## DATASET RECORDS:
◇ ◇ ◇

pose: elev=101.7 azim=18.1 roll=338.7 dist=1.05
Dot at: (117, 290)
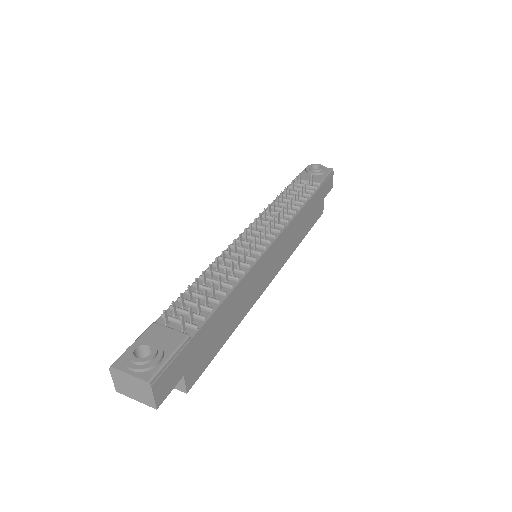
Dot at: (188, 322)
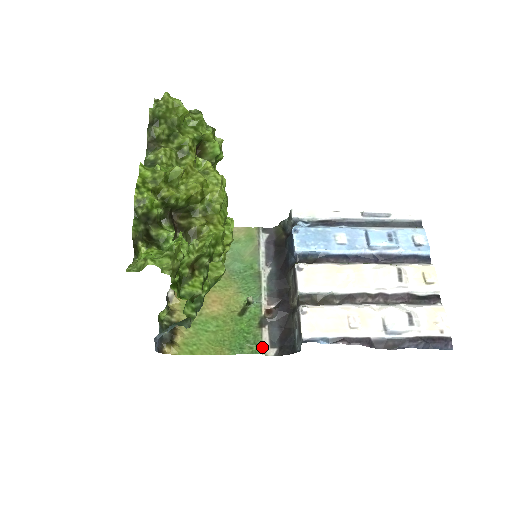
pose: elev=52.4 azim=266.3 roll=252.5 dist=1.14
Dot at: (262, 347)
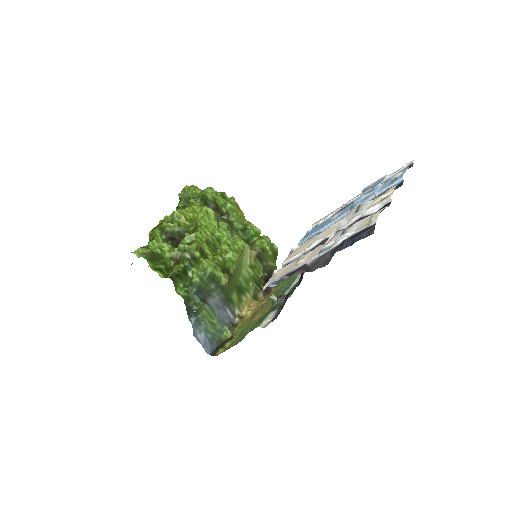
Dot at: (262, 323)
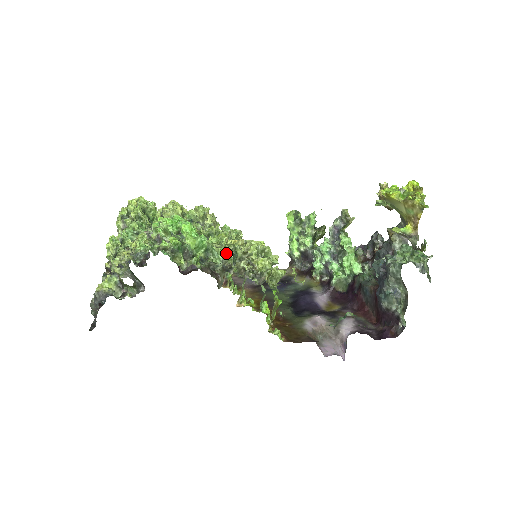
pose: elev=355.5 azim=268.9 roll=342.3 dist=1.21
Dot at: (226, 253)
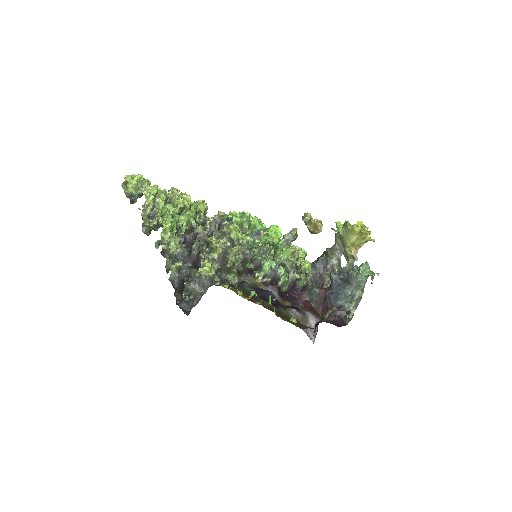
Dot at: (290, 254)
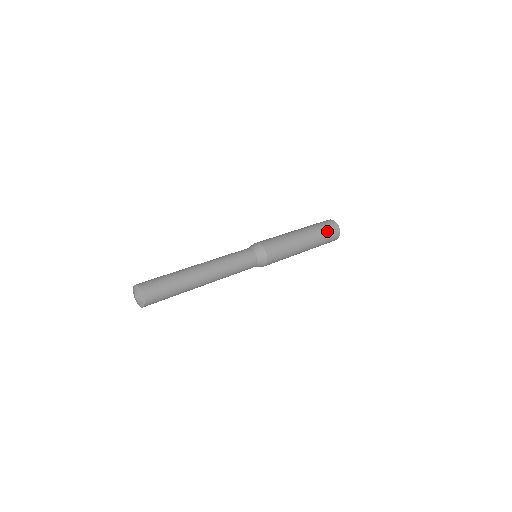
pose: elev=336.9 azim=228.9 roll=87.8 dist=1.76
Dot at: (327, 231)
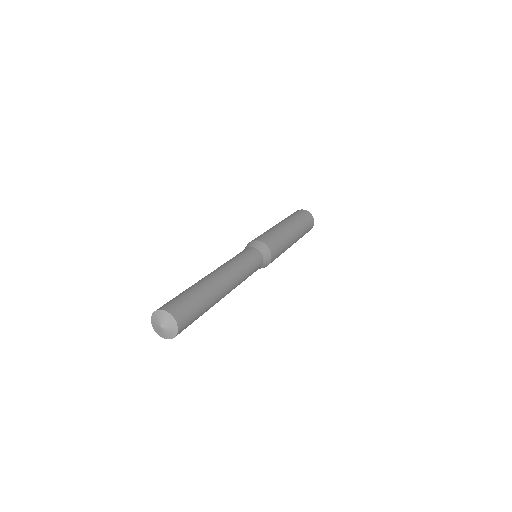
Dot at: occluded
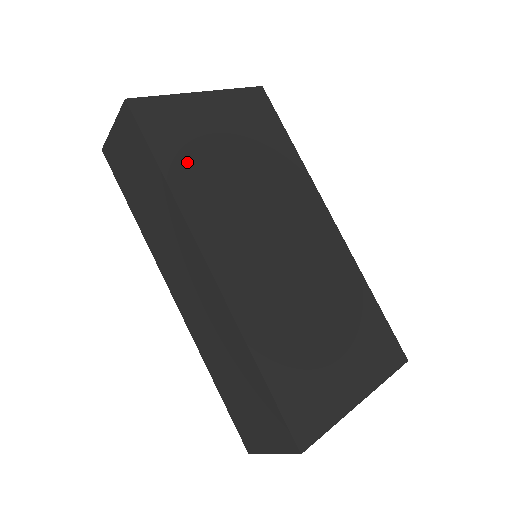
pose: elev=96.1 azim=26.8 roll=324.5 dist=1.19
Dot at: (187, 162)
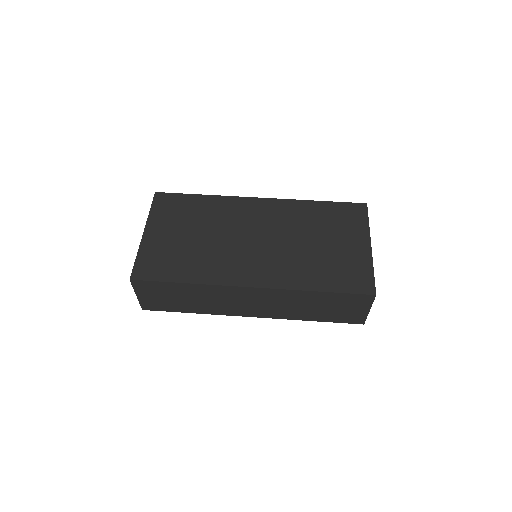
Dot at: (183, 265)
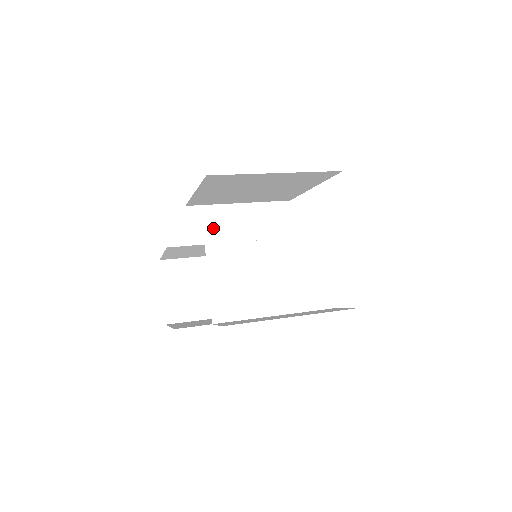
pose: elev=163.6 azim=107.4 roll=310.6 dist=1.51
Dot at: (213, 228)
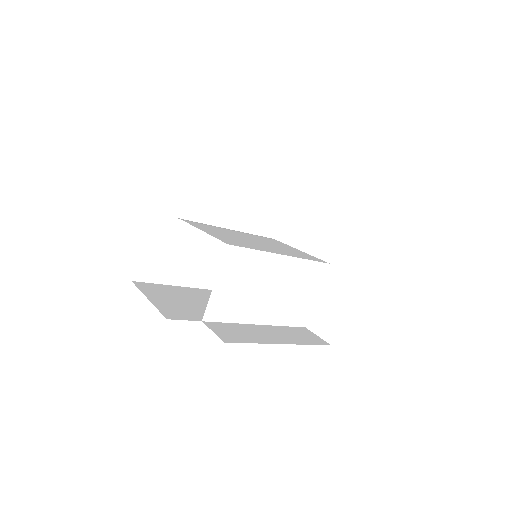
Dot at: (212, 194)
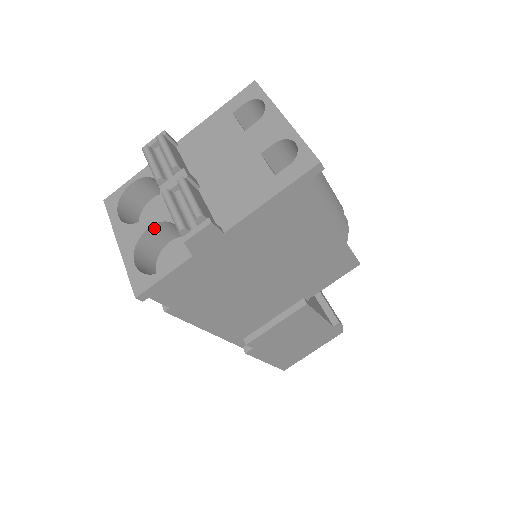
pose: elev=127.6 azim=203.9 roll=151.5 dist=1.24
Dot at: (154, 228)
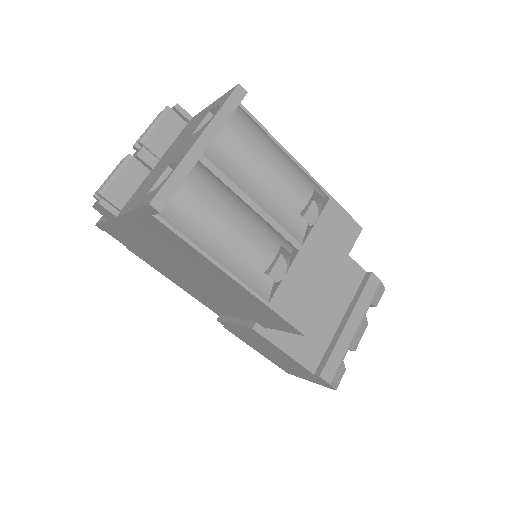
Dot at: occluded
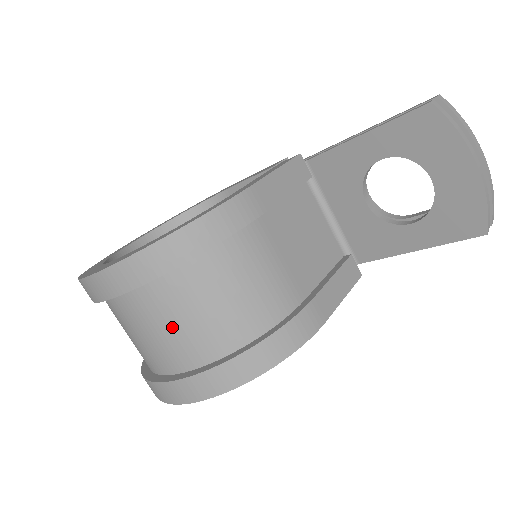
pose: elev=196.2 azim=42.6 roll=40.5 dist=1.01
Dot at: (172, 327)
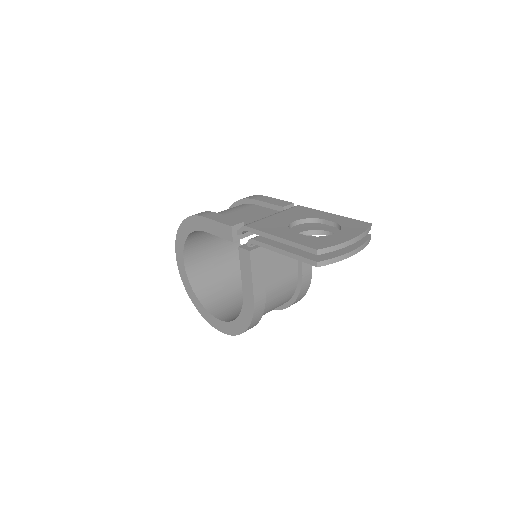
Dot at: occluded
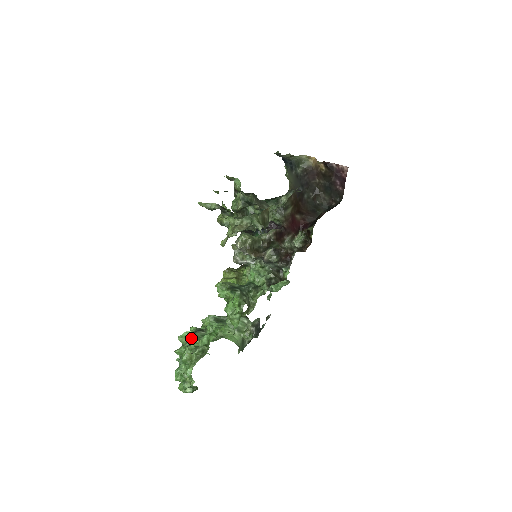
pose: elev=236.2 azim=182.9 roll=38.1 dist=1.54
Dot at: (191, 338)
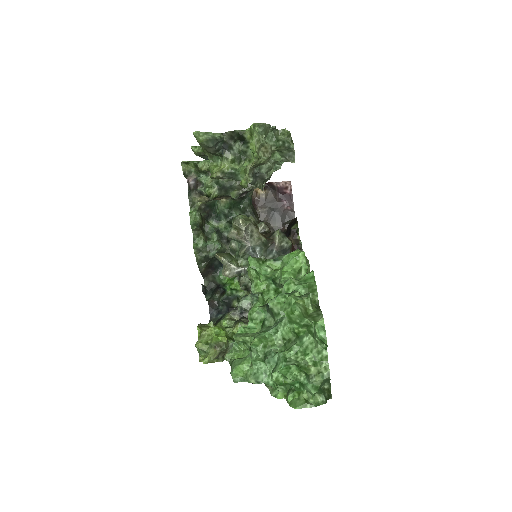
Dot at: (276, 299)
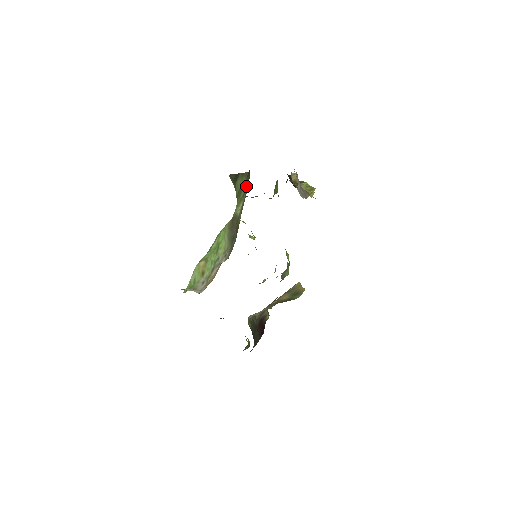
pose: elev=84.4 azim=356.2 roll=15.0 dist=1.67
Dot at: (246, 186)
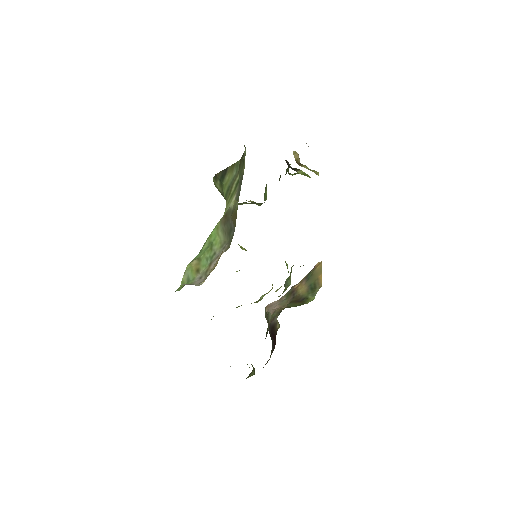
Dot at: (238, 176)
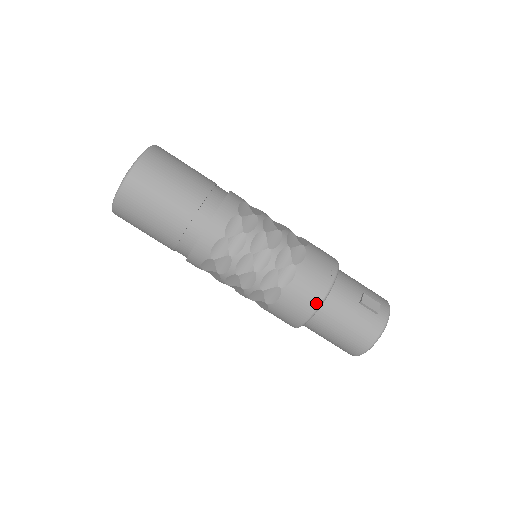
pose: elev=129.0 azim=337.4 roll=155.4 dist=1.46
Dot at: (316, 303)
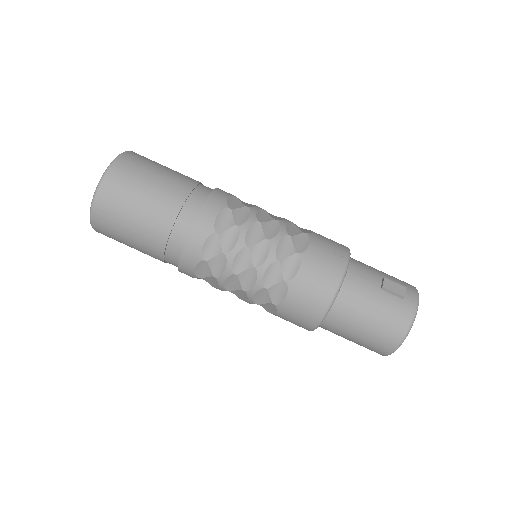
Dot at: (330, 294)
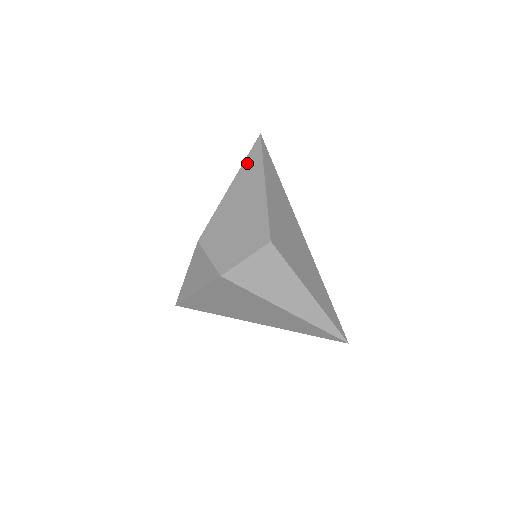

◇ ◇ ◇

## YOUR INSTRUCTIONS:
Reproduce every line of the records above word for word, leaving out the pictures.

## TASK RESPONSE:
pose: elev=101.7 azim=18.1 roll=338.7 dist=1.05
Dot at: (117, 290)
Dot at: (188, 322)
pose: elev=52.4 azim=266.3 roll=252.5 dist=1.14
Dot at: (262, 347)
Dot at: (262, 323)
pose: elev=355.5 azim=268.9 roll=342.3 dist=1.21
Dot at: (226, 253)
Dot at: (290, 254)
pose: elev=336.9 azim=228.9 roll=87.8 dist=1.76
Dot at: (327, 231)
Dot at: occluded
pose: elev=96.1 azim=26.8 roll=324.5 dist=1.19
Dot at: (187, 162)
Dot at: (183, 265)
pose: elev=163.6 azim=107.4 roll=310.6 dist=1.51
Dot at: (213, 228)
Dot at: (212, 194)
pose: elev=127.6 azim=203.9 roll=151.5 dist=1.24
Dot at: (154, 228)
Dot at: occluded
pose: elev=196.2 azim=42.6 roll=40.5 dist=1.01
Dot at: (172, 327)
Dot at: occluded
pose: elev=236.2 azim=182.9 roll=38.1 dist=1.54
Dot at: (191, 338)
Dot at: (276, 299)
pose: elev=84.4 azim=356.2 roll=15.0 dist=1.67
Dot at: (246, 186)
Dot at: (238, 176)
pose: elev=129.0 azim=337.4 roll=155.4 dist=1.46
Dot at: (316, 303)
Dot at: (330, 294)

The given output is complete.